Bei der Feuerbestattung wird der Verstorbene mit dem Sarg eingeäschert. Die Urne wird in Absprache mit den Angehörigen beigesetzt.

Zuständige Stelle

Voraussetzungen

  • ausdrückliche Verfügung des Verstorbenen oder – falls eine solche nicht vorliegt – der nächsten Verwandten
  • Todesbescheinigung
    (bei Sterbefällen außerhalb des Landes Baden-Württemberg: Sterbeurkunde)
  • Bescheinigung der Ortspolizeibehörde des Sterbeorts, dass keine Anhaltspunkte für einen nicht natürlichen Tod bekannt sind
  • Bescheinigung eines zuständigen Arztes, dass er bei der Untersuchung der Leiche keine Anhaltspunkte für einen nicht natürlichen Tod festgestellt hat

Hinweis: Die Untersuchung der Leiche ist von einem anderen Arzt als demjenigen, der die Leichenschau durchgeführt hat, vorzunehmen.

Verfahrensablauf

Die Erlaubnis zur Feuerbestattung erteilt die Friedhofsverwaltung. Sind Anhaltspunkte für einen nicht natürlichen Tod vorhanden, ist die Todesart ungeklärt oder handelt es sich um die Leiche einer unbekannten Person, wird die Erlaubnis erst erteilt, wenn die Staatsanwaltschaft oder das Amtsgericht die Feuerbestattung schriftlich genehmigt hat.

Sonstiges

Hat der Verstorbene die Feuerbestattung ausdrücklich verfügt, ist seinem Wunsch zu entsprechen.
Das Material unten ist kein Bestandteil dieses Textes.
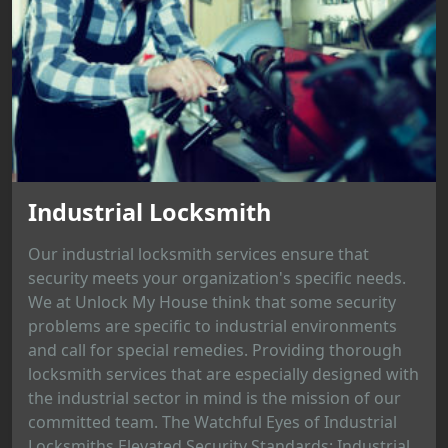
Industrial Locksmith
Our industrial locksmith services ensure that
security meets your organization's specific needs.
We at Unlock My House think that some security
problems are specific to industrial environments
and call for special remedies. Providing thorough
locksmith services that are especially designed with
the industrial sector in mind is the mission of our
committed team. The Watchful Eyes of Industrial
Locksmiths Elevated Security Standards: Industrial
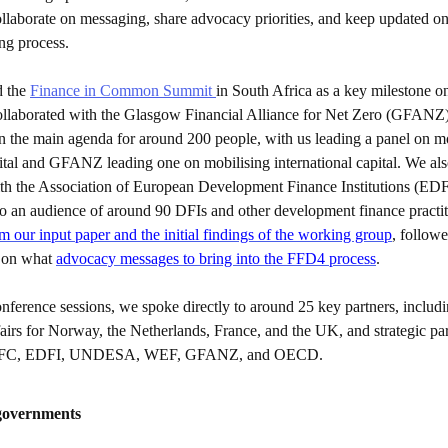
ollaborate on messaging, share advocacy priorities, and keep updated o
ing process.
 the
Finance in Common Summit
in South Africa as a key milestone o
laborated with the Glasgow Financial Alliance for Net Zero (GFANZ) 
in the main agenda for around 200 people, with us leading a panel on m
ital and GFANZ leading one on mobilising international capital. We als
ith the Association of European Development Finance Institutions (EDF
o an audience of around 90 DFIs and other development finance practi
 our input paper and the initial findings of the working group
, follow
n on what
advocacy messages to bring into the FFD4 process
.
nference sessions, we spoke directly to around 25 key partners, includi
fairs for Norway, the Netherlands, France, and the UK, and strategic pa
IDFC, EDFI, UNDESA, WEF, GFANZ, and OECD.
governments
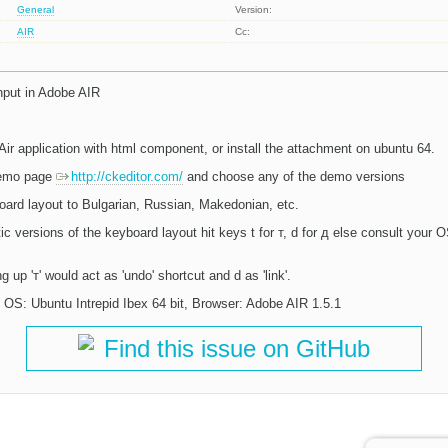
General
Version:
AIR
Cc:
 input in Adobe AIR
ir application with html component, or install the attachment on ubuntu 64.
 demo page
http://ckeditor.com/
and choose any of the demo versions
oard layout to Bulgarian, Russian, Makedonian, etc.
ic versions of the keyboard layout hit keys t for т, d for д else consult your
 up 'т' would act as 'undo' shortcut and d as 'link'.
OS: Ubuntu Intrepid Ibex 64 bit, Browser: Adobe AIR 1.5.1
Find this issue on GitHub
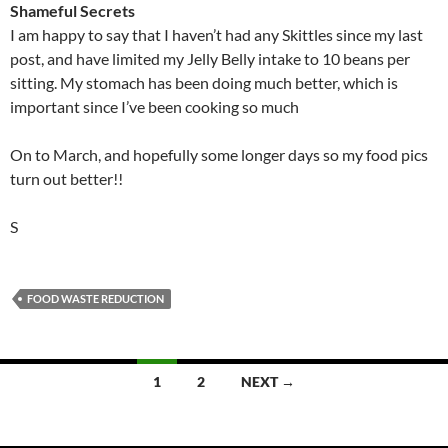
Shameful Secrets
I am happy to say that I haven’t had any Skittles since my last
post, and have limited my Jelly Belly intake to 10 beans per
sitting. My stomach has been doing much better, which is
important since I’ve been cooking so much
On to March, and hopefully some longer days so my food pics
turn out better!!
S
FOOD WASTE REDUCTION
Posts
1
2
NEXT →
navigation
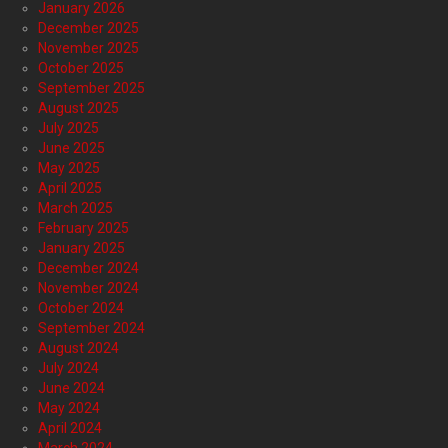
January 2026
December 2025
November 2025
October 2025
September 2025
August 2025
July 2025
June 2025
May 2025
April 2025
March 2025
February 2025
January 2025
December 2024
November 2024
October 2024
September 2024
August 2024
July 2024
June 2024
May 2024
April 2024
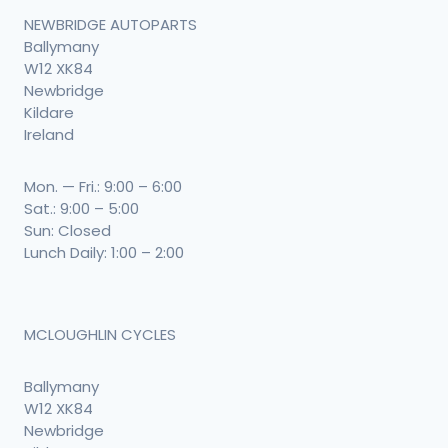
NEWBRIDGE AUTOPARTS
Ballymany
W12 XK84
Newbridge
Kildare
Ireland
Mon. — Fri.: 9:00 – 6:00
Sat.: 9:00 – 5:00
Sun: Closed
Lunch Daily: 1:00 – 2:00
MCLOUGHLIN CYCLES
Ballymany
W12 XK84
Newbridge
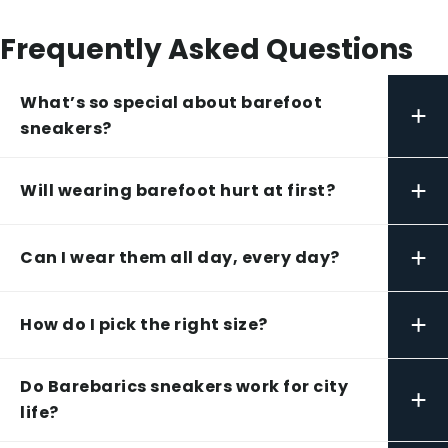
Frequently Asked Questions
What’s so special about barefoot
+
sneakers?
+
Will wearing barefoot hurt at first?
+
Can I wear them all day, every day?
+
How do I pick the right size?
Do Barebarics sneakers work for city
+
life?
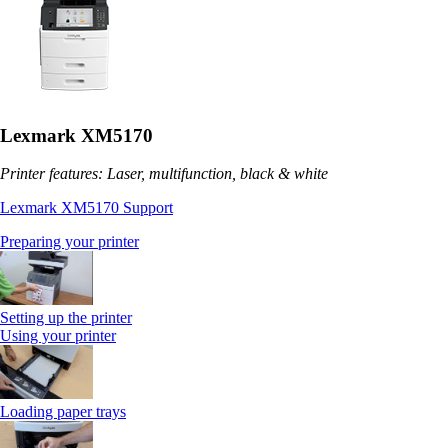
Lexmark XM5170
Printer features: Laser, multifunction, black & white
Lexmark XM5170 Support
Preparing your printer
Setting up the printer
Using your printer
Loading paper trays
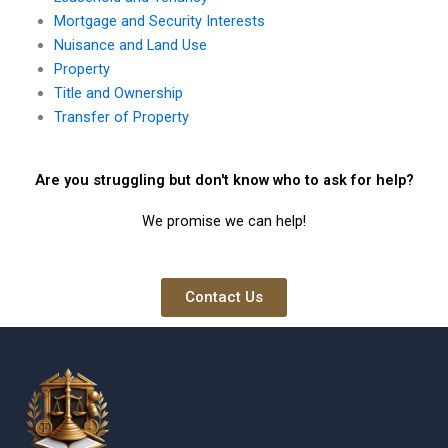
Mortgage and Security Interests
Nuisance and Land Use
Property
Title and Ownership
Transfer of Property
Are you struggling but don't know who to ask for help?
We promise we can help!
Contact Us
Hat er sie abgelehnt, ist eine Einäscherung unzulässig.

Eine handschriftliche Verfügung kann beispielsweise wie folgt lauten: "Ich, (Vor- und Nachname), wünsche nach meinem Tode feuerbestattet zu werden. Ort, Datum, Unterschrift."
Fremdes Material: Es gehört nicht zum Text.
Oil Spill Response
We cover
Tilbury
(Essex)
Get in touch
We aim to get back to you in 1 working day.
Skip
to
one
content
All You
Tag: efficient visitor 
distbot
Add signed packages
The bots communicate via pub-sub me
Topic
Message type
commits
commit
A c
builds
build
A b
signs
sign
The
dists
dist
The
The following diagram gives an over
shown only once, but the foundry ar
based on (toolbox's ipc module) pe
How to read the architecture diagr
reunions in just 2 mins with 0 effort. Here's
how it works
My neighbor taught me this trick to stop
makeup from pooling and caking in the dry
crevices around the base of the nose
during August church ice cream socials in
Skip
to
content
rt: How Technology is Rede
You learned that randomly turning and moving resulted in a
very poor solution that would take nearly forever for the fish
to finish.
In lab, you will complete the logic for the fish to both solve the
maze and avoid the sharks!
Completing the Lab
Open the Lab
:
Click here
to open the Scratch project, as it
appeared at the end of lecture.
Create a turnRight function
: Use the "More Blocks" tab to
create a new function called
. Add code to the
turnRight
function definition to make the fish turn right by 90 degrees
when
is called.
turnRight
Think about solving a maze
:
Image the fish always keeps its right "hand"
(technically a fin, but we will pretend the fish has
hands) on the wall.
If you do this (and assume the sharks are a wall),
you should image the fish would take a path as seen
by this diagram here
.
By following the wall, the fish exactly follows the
Fehlt diese letztwillige Anordnung zur Feuerbestattung, können die nächsten Angehörigen eine entsprechende Verfügung treffen.

Freigabevermerk

Dieser Text entstand in enger Zusammenarbeit mit der fachlich zuständigen Stelle. Die Stadt Freiburg hat ihn am 19.05.2010 freigegeben.